» **TEXTE SÉLECTIONNÉ**:
^^^^^^^^

Le château du bas
L’origine du château du bas date du XIIe siècle. Reconstruit, fortifié, il n’en reste aujourd’hui que trois éléments :
- Une tour d'angle dénommée " Tour des Condamnés " ou Tour Saint Nicolas avec les murs qui l'encadrent et l'ancien logis seigneurial;
- Le " Manoir de Ninon " du XVIe siècle au bord de l'eau avec sa tour et son passage voûté;
- Les communs qui devaient encadrer une cour fermée composée deux petites tours à l'ouest. Les ailes Nord et Sud portent respectivement les dates de 1563 et 1560.
Le château du haut
Conçu par Jean-Baptiste Courtonne, le château du haut constitue un parfait exemple des grandes maisons de plaisance c’est-à -dire des maisons de villégiature ou de réception construites au XVIIIe siècle par l'aristocratie ou la bourgeoisie. Il possède plusieurs bâtiments annexes : deux petits pavillons, les communs et une orangerie construite dans le courant du XIXe siècle.

^^^^^^^^

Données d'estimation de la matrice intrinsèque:
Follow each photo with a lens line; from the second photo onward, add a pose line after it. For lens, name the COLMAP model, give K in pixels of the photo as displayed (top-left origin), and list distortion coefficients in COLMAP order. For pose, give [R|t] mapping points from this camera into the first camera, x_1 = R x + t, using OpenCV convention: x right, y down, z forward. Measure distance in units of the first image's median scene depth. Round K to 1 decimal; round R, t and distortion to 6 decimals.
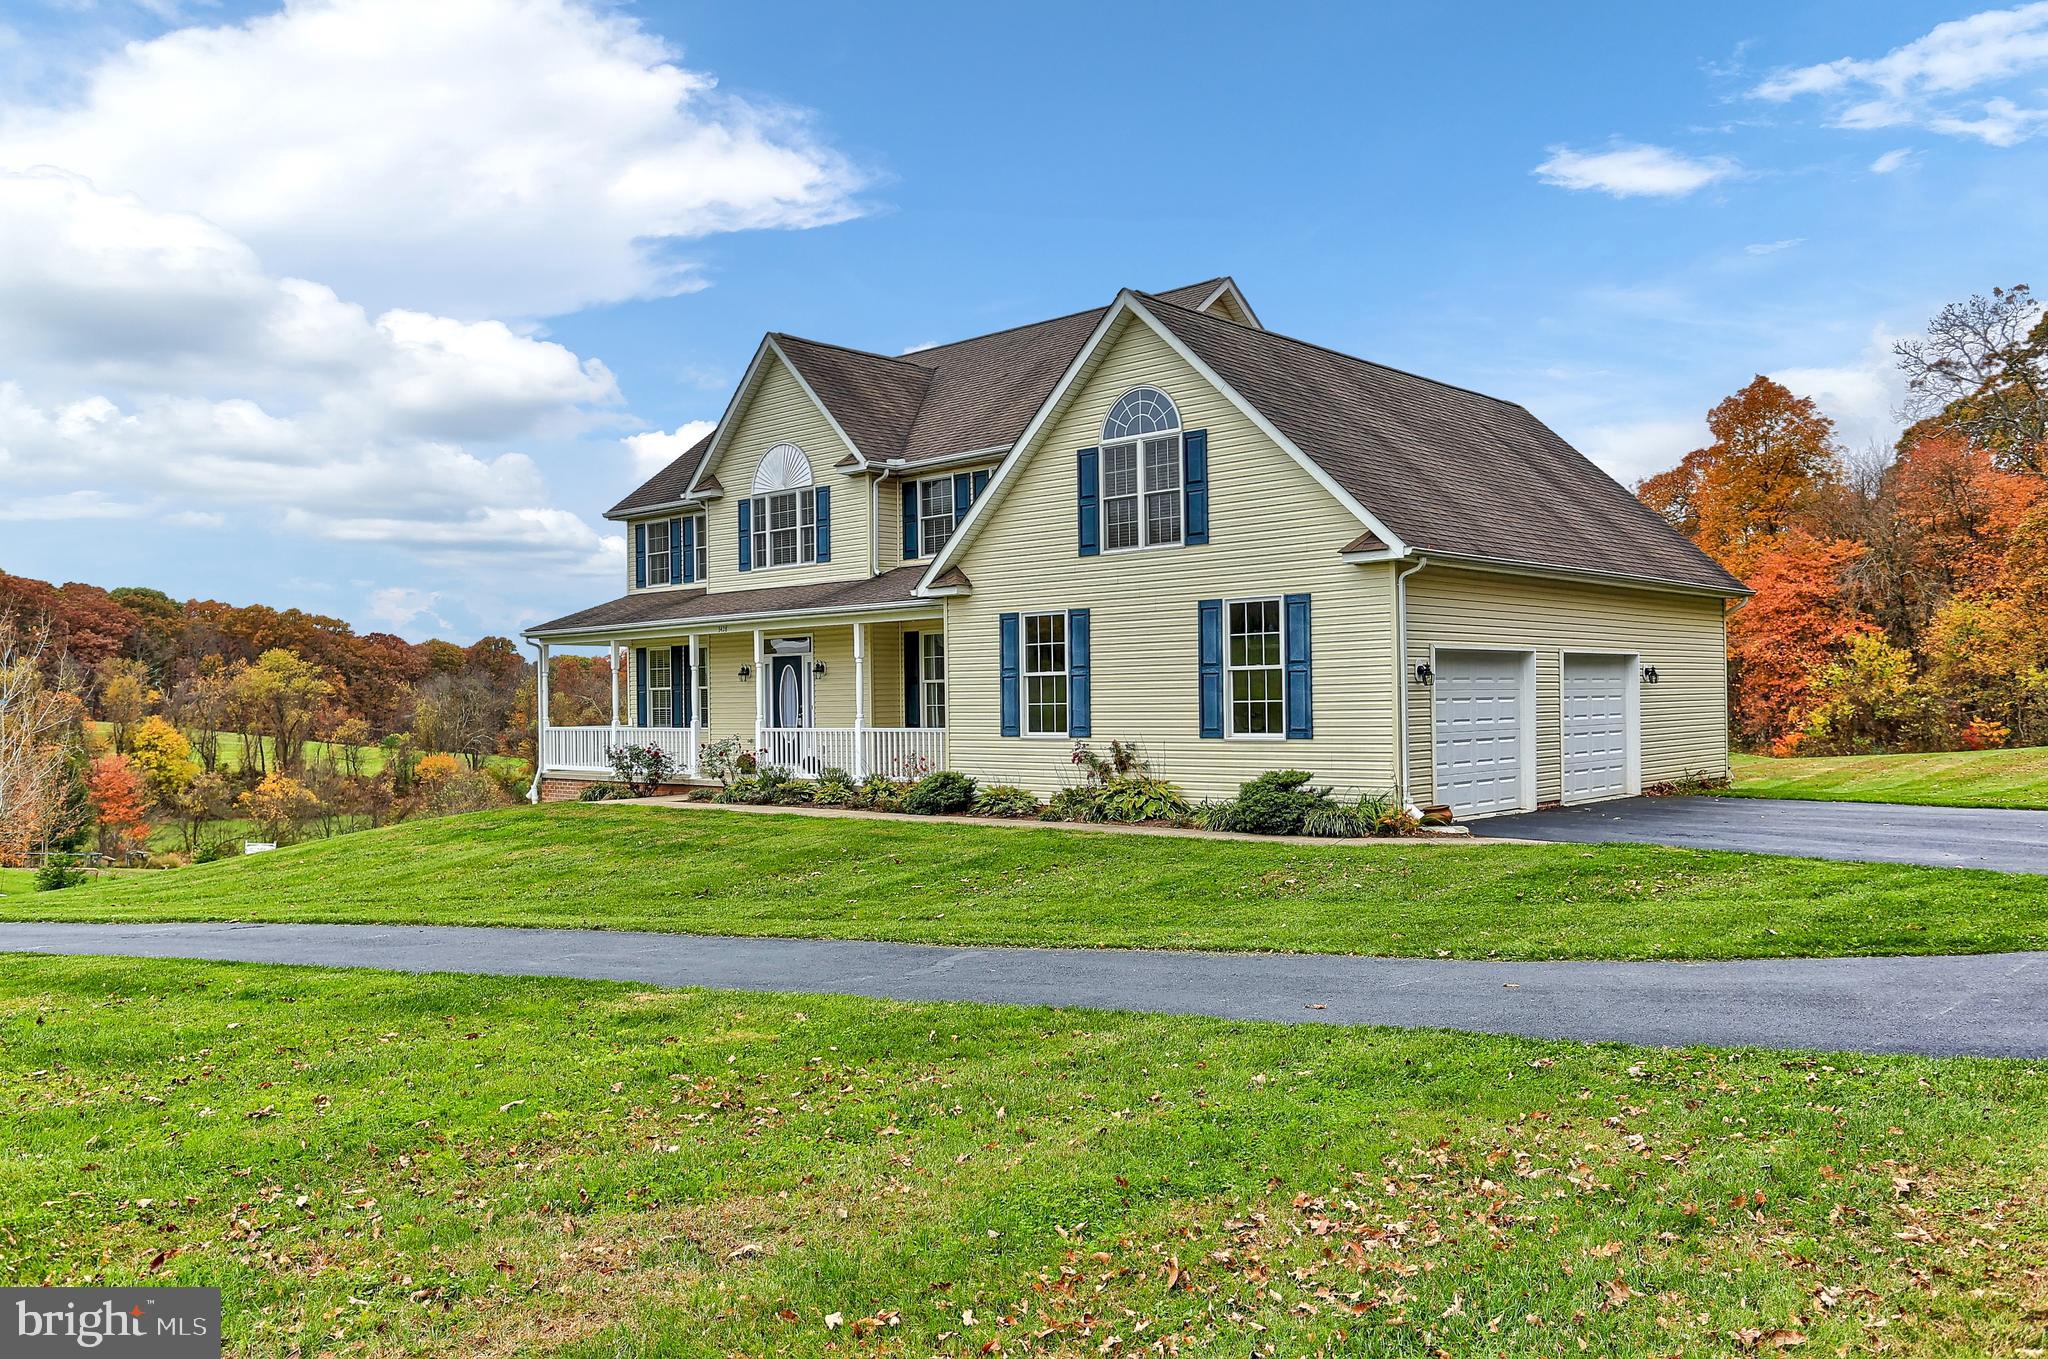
lens RADIAL K [[1558.9, 0, 1016.5], [0, 1558.9, 711.5], [0, 0, 1]] dist [0.002576, 0.002078]
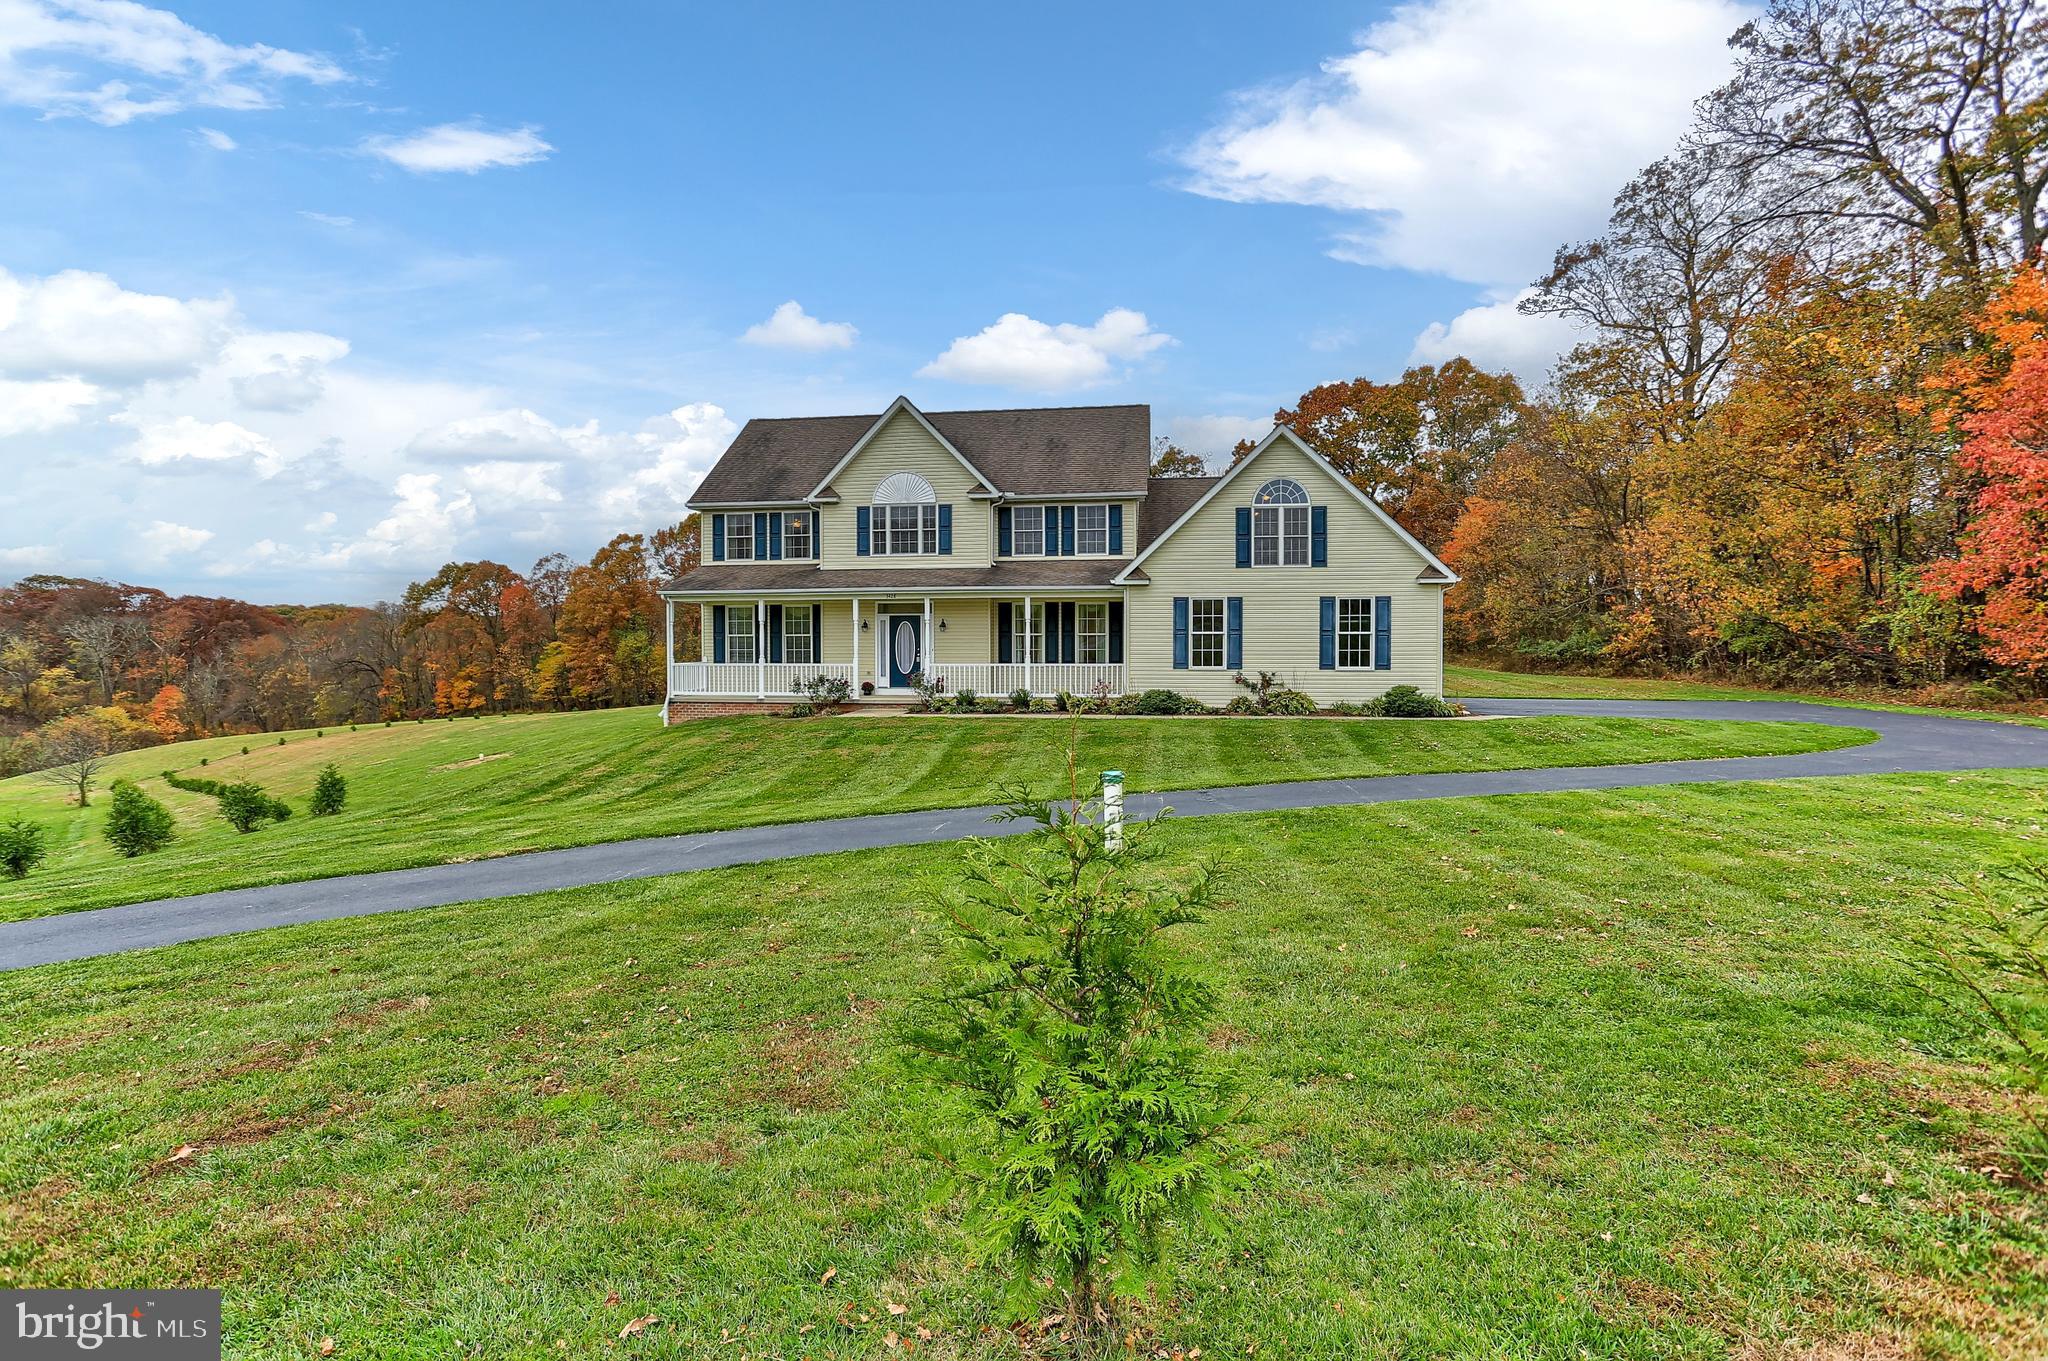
lens RADIAL K [[1009.5, 0, 1016.9], [0, 1009.5, 678.8], [0, 0, 1]] dist [-0.049859, 0.040005]
pose [[0.818480, -0.007303, 0.574488, -0.632103], [-0.007300, 0.999706, 0.023109, 0.001987], [-0.574488, -0.023108, 0.818187, 0.154192]]
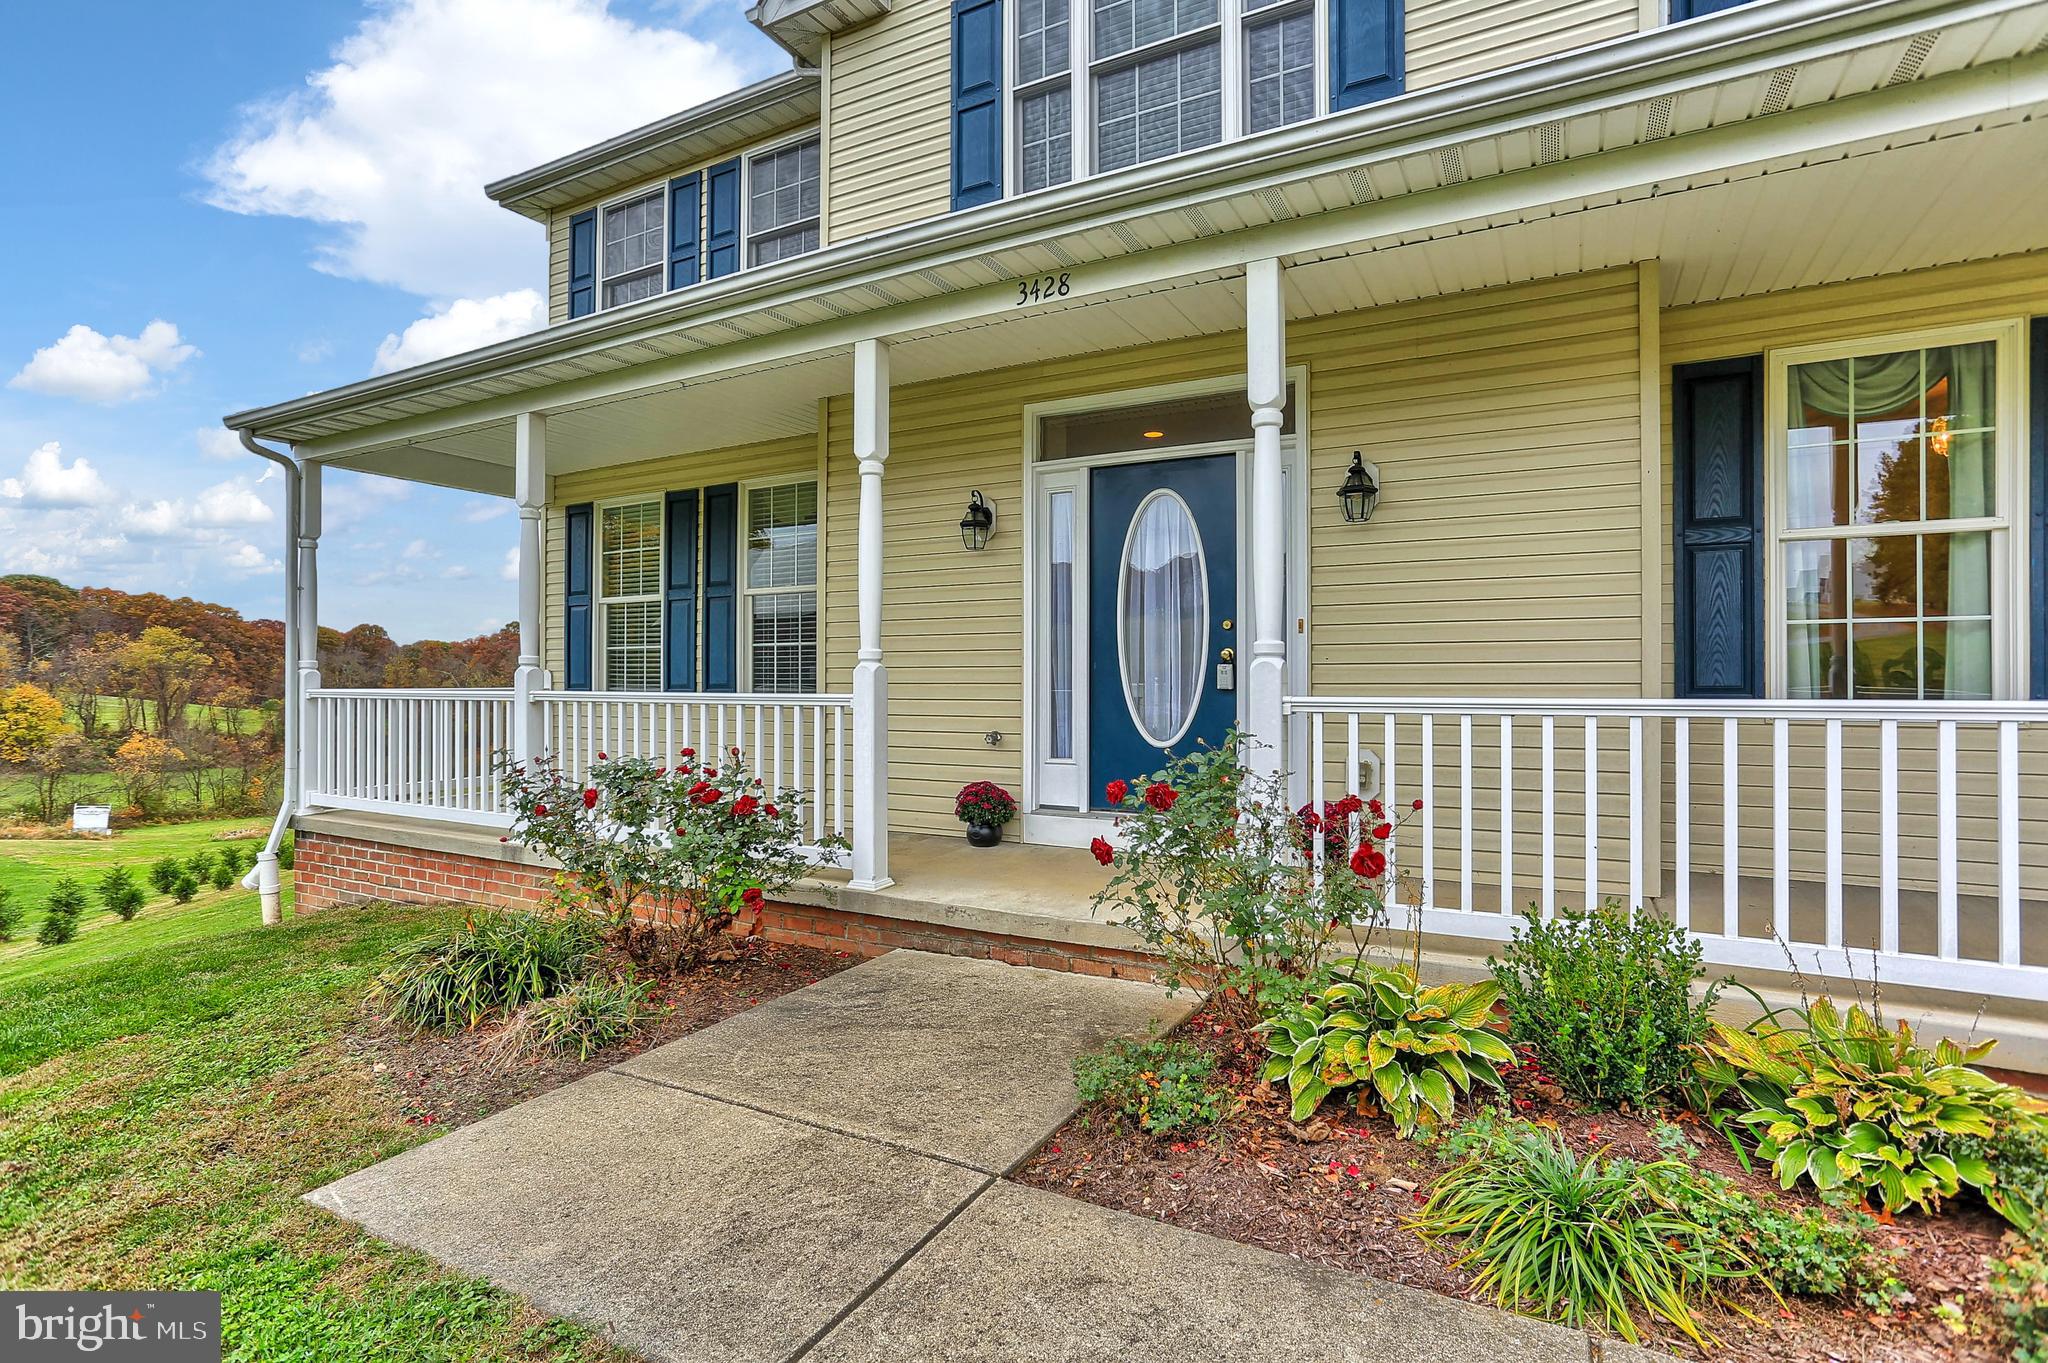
lens RADIAL K [[1014.5, 0, 1005.6], [0, 1014.5, 680.1], [0, 0, 1]] dist [-0.044953, 0.035637]
pose [[0.971467, 0.012416, 0.236848, -0.228775], [-0.010357, 0.999897, -0.009934, 0.010155], [-0.236947, 0.007198, 0.971496, 0.842706]]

^^^^^^^^

» **ACTION DEMANDÉE 1**:
Modifiez le passage du texte sur les deux châteaux qui commence par "Le château du bas" et va jusqu'à "1563 et 1560.", en y remplaçant "passage voûté" par "passage couvert".
» **ACTION DEMANDÉE 2**:
Reprenez le texte sur les deux châteaux là où il s'arrête et poursuivez-le.

» **RÉPONSE ÉCRITE 1**:
Le château du bas
L’origine du château du bas date du XIIe siècle. Reconstruit, fortifié, il n’en reste aujourd’hui que trois éléments :
- Une tour d'angle dénommée " Tour des Condamnés " ou Tour Saint Nicolas avec les murs qui l'encadrent et l'ancien logis seigneurial;
- Le " Manoir de Ninon " du XVIe siècle au bord de l'eau avec sa tour et son passage couvert;
- Les communs qui devaient encadrer une cour fermée composée deux petites tours à l'ouest. Les ailes Nord et Sud portent respectivement les dates de 1563 et 1560.

» **RÉPONSE ÉCRITE 2**:
Le château de style classique se visite. Chambres d’apparat, salons, vestibules, … on peut y découvrir des nombreux meubles Louis XV, des panneaux brodés par les Demoiselles de St-Cyr, un portrait de madame de Maintenon peinte par le marquis de Villarceaux, un plateau de tôle peint par François Boucher, etc.
Le parc
Le parc a reçu le label « jardin remarquable » du ministère de la culture en 1994. Il illustre les différentes périodes historiques qui ont fait évoluer le domaine. Le jardin médiéval est une fidèle réplique du jardin monastique où les plantes médicinales aux propriétés surprenantes sont reines.
La sublime et élégante géométrie du jardin sur l’eau, dont les parterres de buis sont séparés par des canaux d’eau vive évoquent les jardins mythiques d’Orient et d’Occident.
La terrasse italienne, bordée par des roses odorantes et des palmiers tels qu’on pouvait en admirer dans les jardins florentins du XVIe siècle mène jusqu’au bord du grand étang.
Le talus en vertugadin, concave et raide rattrape la différence de niveau pour arriver à la terrasse du château du haut. La vue plonge alors sur le grand étang et à l’extrémité des jardins à la française.
Enfin, les statues des XVIIe et XVIIIe siècles provenant de Rome et de la villa d’Este ponctuent cette partie du domaine.